Entre os parlamentares indicados para a visita estão o senador Sérgio Moro (PL-PR), o líder do PL na Câmara, Sóstenes Cavalcante (RJ), a senadora Damares Alves (Republicanos-DF), o senador Rogério Marinho (PL-RN) e o senador Eduardo Girão (Novo-CE). Também foram incluídos os deputados federais Marcel van Hattem (Novo-RS), Gustavo Gayer (PL-GO), Nikolas Ferreira (PL-MG), Cabo Gilberto Silva (PL-PB), Carlos Jordy (PL-RJ), Filipe Barros (PL-PR), Bia Kicis (PL-DF), Júlia Zanatta (PL-SC), Evair de Melo (PP-ES), Rodrigo Valadares (União Brasil-SE) e André Fernandes (PL-CE).
De acordo com a defesa, o objetivo é possibilitar um “diálogo direto e reservado” entre o réu e os parlamentares, em data ainda a ser marcada.
No mesmo dia, o ministro autorizou as primeiras visitas a Martins: o deputado estadual Gil Diniz (PL) e o vereador Giuseppe Chiappetta (União Brasil), de São Gabriel (RS), estão autorizados a visitá-lo em 4 de abril; enquanto o deputado estadual Ricardo Arruda (PL-PR) poderá visitá-lo em 5 de abril.
Detenção desde janeiro
Filipe Martins está preso na Cadeia Pública de Ponta Grossa (PR) desde 2 de janeiro de 2026, data em que Alexandre de Moraes decretou sua prisão preventiva. A decisão foi baseada em um e-mail enviado ao gabinete do ministro pelo coronel reformado da Aeronáutica, Ricardo Wagner Roquetti, informando que a conta do réu teria acessado seu perfil no LinkedIn.

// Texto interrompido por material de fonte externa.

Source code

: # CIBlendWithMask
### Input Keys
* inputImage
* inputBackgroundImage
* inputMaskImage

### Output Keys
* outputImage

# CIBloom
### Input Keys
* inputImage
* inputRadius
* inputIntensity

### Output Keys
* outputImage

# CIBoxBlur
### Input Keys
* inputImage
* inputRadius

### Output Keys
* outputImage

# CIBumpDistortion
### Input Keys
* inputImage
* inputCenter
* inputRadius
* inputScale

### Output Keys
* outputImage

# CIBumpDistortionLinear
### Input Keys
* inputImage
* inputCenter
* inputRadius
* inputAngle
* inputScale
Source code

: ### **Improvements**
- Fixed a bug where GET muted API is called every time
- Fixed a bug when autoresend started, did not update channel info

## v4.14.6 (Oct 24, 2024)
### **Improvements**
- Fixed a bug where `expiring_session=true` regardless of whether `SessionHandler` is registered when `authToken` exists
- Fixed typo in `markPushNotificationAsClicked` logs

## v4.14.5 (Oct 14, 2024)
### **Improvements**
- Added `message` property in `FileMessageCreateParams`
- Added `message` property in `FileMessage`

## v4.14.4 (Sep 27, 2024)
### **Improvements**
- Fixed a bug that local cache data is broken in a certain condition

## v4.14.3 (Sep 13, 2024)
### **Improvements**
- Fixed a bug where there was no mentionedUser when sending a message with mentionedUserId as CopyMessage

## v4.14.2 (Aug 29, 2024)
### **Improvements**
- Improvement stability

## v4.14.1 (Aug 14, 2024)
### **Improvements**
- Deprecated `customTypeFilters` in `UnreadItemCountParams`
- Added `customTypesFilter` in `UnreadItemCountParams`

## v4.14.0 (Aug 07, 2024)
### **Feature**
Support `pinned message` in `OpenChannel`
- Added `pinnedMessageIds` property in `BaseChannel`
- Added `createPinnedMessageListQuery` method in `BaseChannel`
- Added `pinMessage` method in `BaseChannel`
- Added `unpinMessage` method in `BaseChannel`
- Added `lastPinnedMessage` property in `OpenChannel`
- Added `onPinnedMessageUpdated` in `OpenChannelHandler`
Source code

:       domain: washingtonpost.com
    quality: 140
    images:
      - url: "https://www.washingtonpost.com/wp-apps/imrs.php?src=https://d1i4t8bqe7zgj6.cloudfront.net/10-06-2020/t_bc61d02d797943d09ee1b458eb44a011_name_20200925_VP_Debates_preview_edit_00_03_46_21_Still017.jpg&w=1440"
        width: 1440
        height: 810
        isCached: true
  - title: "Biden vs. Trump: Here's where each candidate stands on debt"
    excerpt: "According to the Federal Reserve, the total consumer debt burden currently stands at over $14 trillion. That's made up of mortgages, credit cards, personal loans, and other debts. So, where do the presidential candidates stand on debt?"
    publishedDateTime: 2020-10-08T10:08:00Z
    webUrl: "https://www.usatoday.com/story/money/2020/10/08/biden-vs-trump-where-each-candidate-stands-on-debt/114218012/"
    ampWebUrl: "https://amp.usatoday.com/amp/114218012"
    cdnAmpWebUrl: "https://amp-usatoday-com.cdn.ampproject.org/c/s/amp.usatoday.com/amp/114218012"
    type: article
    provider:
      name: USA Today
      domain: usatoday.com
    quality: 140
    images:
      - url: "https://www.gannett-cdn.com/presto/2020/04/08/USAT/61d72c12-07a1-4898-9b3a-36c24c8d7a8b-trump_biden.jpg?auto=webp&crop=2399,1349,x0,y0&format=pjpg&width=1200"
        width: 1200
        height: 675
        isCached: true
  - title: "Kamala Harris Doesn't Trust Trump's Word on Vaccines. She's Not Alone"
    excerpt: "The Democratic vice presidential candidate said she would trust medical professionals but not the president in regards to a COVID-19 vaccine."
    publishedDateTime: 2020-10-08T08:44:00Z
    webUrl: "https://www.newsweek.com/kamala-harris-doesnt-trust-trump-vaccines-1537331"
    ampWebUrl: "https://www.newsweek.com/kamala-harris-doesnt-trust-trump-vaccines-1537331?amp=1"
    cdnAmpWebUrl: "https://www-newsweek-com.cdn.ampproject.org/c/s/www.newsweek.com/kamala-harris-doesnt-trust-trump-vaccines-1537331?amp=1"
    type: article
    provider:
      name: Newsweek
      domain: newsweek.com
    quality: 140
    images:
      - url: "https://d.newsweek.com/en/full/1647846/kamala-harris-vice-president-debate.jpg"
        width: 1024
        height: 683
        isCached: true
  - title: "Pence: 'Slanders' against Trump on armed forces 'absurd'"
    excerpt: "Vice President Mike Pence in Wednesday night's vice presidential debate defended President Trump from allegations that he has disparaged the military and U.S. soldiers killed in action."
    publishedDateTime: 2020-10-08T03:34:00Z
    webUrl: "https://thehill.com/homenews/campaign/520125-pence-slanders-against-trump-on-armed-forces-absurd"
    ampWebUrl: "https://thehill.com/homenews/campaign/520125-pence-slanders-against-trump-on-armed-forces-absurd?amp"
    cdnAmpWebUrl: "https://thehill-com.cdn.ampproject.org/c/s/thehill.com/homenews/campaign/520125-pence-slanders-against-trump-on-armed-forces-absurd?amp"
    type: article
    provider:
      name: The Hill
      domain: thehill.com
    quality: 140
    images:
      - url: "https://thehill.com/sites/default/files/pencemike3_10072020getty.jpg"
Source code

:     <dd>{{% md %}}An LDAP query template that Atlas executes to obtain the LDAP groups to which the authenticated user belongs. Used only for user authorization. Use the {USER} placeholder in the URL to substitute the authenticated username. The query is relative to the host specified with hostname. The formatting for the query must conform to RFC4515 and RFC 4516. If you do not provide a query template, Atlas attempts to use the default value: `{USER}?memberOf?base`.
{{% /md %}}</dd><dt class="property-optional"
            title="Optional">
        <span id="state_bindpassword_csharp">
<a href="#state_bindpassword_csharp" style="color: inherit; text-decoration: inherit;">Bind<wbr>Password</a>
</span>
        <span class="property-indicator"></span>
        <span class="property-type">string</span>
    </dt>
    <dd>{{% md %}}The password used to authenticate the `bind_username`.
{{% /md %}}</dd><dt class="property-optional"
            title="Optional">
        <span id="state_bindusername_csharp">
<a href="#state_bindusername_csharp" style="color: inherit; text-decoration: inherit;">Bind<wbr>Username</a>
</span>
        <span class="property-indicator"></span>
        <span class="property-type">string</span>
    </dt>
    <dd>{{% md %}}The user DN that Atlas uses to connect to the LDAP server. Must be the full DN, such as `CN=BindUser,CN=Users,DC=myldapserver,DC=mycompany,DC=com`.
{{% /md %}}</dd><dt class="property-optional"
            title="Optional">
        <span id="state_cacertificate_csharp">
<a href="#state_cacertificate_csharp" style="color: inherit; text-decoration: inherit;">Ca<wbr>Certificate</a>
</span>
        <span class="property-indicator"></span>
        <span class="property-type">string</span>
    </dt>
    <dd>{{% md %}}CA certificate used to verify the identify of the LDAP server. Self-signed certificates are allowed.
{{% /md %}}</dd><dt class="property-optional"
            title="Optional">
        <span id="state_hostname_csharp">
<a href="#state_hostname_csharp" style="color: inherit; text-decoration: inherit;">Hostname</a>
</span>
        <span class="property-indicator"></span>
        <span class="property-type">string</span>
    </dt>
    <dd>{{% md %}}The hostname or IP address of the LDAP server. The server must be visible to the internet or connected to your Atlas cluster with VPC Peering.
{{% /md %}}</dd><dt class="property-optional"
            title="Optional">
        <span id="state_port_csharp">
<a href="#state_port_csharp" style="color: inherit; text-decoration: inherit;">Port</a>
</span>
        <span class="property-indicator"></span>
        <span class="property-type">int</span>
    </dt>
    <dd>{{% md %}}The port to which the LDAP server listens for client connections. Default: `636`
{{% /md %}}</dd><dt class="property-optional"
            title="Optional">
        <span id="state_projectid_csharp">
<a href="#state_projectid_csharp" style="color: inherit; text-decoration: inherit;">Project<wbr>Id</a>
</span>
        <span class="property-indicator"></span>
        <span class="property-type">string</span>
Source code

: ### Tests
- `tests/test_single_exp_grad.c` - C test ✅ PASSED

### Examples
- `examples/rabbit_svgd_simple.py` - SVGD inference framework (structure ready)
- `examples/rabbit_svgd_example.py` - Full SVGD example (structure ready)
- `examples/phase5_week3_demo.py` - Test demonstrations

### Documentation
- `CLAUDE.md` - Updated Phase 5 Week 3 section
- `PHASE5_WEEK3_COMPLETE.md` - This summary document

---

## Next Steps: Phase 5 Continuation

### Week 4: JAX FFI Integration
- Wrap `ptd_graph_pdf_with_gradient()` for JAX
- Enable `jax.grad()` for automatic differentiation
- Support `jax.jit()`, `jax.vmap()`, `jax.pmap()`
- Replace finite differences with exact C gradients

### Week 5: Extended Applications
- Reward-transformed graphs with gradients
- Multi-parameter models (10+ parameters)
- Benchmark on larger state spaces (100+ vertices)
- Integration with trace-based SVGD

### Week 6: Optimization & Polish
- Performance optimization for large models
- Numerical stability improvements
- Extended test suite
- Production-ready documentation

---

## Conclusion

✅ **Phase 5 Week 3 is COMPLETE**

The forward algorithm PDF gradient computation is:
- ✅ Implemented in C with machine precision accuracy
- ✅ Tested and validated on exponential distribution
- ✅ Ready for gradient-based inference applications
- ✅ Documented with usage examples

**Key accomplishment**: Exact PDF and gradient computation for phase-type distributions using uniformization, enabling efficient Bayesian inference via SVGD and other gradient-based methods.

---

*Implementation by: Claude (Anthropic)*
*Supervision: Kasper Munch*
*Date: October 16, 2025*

Martins estava proibido de utilizar redes sociais como medida cautelar. Ao decretar a prisão, Moraes considerou que essa ação indicava um “desrespeito às medidas impostas e ao sistema jurídico”.
A defesa alegou que o último acesso registrado ocorreu em 13 de setembro de 2024, a partir de um endereço IP nos Estados Unidos, condizente com a atuação do advogado do réu que estava fora do país naquele período.
Apresentaram o histórico de acessos da conta para fundamentar o pedido de reconsideração. Contudo, o procurador-geral da República, Paulo Gonet, rejeitou a argumentação, afirmando que a documentação não elimina o registro de acesso ocorrido em 28 de dezembro de 2025.
Moraes manteve a prisão em 26 de fevereiro, acompanhando a posição da PGR. Gonet ressaltou que a conduta atribuída ao réu demonstra a ineficácia das medidas cautelares alternativas.
Martins foi condenado pela 1.ª Turma do STF a 21 anos de prisão em 16 de dezembro de 2025, por envolvimento na tentativa de golpe de Estado.